You choose the folder name—organize by language, project, or however you like.
```bash
scribe process https://docs.python.org/3/ -o python-docs/
scribe process https://developer.mozilla.org/en-US/docs/Web/JavaScript -o javascript-docs/
```
```
output/
├── python-docs/
│ ├── index.md # Homepage
│ ├── getting-started.md # Getting started guide
│ ├── ... # Other pages
├── javascript-docs/
├── index.md
└── ...
```
Each file contains:
- Clean Markdown formatting
- Preserved code blocks and syntax highlighting
- Working internal links (converted to relative paths)
- Original page title as the filename
This flexible structure makes it easy to build your own docs library, organize by project or language, and prepare for **future features like serving docs with an MCP server**.

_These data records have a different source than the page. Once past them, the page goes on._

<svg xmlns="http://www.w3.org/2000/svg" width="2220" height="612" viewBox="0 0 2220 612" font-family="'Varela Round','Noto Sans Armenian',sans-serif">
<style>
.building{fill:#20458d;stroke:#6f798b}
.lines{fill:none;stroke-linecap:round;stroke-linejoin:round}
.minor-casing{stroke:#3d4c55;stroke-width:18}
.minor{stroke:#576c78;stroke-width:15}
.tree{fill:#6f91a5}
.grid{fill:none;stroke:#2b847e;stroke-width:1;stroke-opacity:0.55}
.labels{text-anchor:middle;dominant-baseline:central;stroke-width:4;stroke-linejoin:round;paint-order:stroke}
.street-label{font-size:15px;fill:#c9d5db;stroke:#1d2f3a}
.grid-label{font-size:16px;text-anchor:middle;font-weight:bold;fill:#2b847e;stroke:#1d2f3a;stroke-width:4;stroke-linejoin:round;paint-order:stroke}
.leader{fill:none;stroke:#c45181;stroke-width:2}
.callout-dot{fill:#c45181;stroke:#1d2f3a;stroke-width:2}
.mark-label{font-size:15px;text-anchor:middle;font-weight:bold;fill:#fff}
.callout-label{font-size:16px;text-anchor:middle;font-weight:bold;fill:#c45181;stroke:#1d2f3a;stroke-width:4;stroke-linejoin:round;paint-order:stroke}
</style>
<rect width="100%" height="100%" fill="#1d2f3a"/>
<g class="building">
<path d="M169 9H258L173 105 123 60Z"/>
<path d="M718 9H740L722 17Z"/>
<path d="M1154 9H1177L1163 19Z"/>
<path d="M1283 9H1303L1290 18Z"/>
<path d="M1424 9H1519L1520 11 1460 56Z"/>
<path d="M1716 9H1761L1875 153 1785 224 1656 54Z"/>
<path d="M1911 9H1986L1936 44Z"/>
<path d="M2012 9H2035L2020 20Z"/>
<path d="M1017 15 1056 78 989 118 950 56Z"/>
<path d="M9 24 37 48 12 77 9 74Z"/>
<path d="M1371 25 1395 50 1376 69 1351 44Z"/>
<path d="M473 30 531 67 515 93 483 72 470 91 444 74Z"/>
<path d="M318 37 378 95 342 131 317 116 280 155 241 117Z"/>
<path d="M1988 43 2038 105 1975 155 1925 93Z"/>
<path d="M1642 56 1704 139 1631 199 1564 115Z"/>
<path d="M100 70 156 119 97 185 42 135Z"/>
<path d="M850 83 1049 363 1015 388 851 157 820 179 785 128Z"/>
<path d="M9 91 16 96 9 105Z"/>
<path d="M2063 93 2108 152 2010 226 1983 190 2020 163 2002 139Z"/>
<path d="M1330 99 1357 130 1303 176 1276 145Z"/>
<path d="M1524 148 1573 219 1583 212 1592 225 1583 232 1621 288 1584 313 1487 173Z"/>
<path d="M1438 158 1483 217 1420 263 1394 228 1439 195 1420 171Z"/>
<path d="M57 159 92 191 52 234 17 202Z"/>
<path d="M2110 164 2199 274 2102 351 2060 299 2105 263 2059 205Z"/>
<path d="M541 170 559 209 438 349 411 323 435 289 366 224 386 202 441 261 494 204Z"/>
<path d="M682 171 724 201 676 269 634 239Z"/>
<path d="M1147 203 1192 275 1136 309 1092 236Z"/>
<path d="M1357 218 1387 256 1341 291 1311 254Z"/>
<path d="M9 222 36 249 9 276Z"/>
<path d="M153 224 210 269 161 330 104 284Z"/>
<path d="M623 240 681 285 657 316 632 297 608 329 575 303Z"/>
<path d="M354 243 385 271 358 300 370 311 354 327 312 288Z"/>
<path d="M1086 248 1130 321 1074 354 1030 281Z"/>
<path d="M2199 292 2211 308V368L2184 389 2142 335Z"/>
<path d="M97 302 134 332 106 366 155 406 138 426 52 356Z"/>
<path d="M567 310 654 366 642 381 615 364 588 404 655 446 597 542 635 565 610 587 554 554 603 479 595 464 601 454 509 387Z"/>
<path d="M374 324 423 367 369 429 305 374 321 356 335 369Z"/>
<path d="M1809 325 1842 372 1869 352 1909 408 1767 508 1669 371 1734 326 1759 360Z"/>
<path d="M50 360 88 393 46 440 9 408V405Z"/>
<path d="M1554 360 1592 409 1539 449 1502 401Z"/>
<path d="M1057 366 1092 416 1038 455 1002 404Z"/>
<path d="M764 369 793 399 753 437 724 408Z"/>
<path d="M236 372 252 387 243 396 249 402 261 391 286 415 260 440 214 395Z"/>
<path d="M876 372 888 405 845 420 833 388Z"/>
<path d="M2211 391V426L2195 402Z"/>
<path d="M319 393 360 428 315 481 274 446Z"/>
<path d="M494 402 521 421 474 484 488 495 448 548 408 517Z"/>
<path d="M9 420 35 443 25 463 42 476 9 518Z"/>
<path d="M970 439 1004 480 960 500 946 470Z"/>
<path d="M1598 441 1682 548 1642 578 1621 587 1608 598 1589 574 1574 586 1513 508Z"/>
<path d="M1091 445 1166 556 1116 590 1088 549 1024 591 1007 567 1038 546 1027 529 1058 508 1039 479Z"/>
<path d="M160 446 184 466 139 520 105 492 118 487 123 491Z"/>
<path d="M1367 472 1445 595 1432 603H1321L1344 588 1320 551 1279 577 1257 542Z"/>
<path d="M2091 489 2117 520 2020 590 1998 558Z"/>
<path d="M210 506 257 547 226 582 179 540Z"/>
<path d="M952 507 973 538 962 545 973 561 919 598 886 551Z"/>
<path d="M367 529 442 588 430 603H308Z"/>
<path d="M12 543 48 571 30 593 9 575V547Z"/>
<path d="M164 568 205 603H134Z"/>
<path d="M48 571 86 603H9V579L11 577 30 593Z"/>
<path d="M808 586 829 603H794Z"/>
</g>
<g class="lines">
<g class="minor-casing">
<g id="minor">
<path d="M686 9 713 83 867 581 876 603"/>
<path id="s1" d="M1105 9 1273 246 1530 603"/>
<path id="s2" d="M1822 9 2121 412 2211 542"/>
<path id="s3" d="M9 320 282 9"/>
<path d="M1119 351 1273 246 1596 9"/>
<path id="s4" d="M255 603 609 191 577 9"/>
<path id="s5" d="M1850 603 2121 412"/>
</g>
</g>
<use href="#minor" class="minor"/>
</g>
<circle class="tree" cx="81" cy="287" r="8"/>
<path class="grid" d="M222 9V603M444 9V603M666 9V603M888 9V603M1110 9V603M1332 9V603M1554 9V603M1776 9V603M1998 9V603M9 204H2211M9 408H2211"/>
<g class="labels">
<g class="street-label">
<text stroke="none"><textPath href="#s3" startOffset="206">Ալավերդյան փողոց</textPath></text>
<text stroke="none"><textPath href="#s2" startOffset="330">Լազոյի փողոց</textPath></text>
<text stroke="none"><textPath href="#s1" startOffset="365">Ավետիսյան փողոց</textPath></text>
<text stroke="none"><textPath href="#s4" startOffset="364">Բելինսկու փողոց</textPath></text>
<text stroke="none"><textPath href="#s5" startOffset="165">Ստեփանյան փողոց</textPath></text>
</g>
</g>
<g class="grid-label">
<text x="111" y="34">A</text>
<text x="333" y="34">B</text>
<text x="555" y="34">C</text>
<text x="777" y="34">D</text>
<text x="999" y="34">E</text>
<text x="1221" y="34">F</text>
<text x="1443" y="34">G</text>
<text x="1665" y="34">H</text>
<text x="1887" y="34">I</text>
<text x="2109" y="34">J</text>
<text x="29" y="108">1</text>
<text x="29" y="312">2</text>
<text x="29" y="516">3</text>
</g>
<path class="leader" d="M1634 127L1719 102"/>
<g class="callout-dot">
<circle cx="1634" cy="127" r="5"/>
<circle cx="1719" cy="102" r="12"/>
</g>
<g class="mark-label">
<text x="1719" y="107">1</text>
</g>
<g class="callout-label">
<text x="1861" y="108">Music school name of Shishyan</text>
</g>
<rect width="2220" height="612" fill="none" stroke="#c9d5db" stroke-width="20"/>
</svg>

### Large Sites (Use Fast Mode)
```bash
# Large documentation sites - use fast mode for speed
scribe process https://docs.microsoft.com/en-us/azure/ -o azure-docs/ --fast
scribe process https://developer.mozilla.org/en-US/docs/ -o mdn-docs/ --fast
```
## Troubleshooting
### "API key not found"
Create a `.env` file with your OpenRouter API key:
```bash
echo "OPENROUTER_API_KEY=your-key-here" > .env
```
### "Rate limit error"
ScrollScribe automatically retries with backoff. For persistent issues:
- Try the free models first
- Use `--fast` mode to avoid API calls entirely
### "Some pages failed"
Some sites block automated access. ScrollScribe will:
- Show which URLs failed
- Continue processing other pages
- Let you retry failed URLs later
### Site-specific issues
```bash
# Increase timeout for slow sites
scribe process https://slow-site.com/ -o output/ --timeout 120000
# Use verbose mode to see what's happening
scribe process https://site.com/ -o output/ --verbose
```
## What's Different About ScrollScribe
Unlike simple web scrapers, ScrollScribe:
- **Understands documentation structure** - follows internal links intelligently
- **Cleans content** - removes navigation, ads, and irrelevant elements
- **Preserves formatting** - maintains code blocks, headers, and structure
- **Handles modern sites** - works with JavaScript-heavy documentation
- **Scales efficiently** - processes hundreds of pages reliably
## Contributing
Found a bug or want to add a feature?
1. Open an issue describing the problem
2. Fork the repository
3. Make your changes
4. Submit a pull request
### Building & Publishing
This project uses [Hatch](https://hatch.pypa.io/) for building and publishing. Contributors should have it installed.
## License
MIT License - use ScrollScribe for any purpose, commercial or personal.
---
**ScrollScribe** - Turn any documentation site into clean Markdown files or structured metadata for AI processing.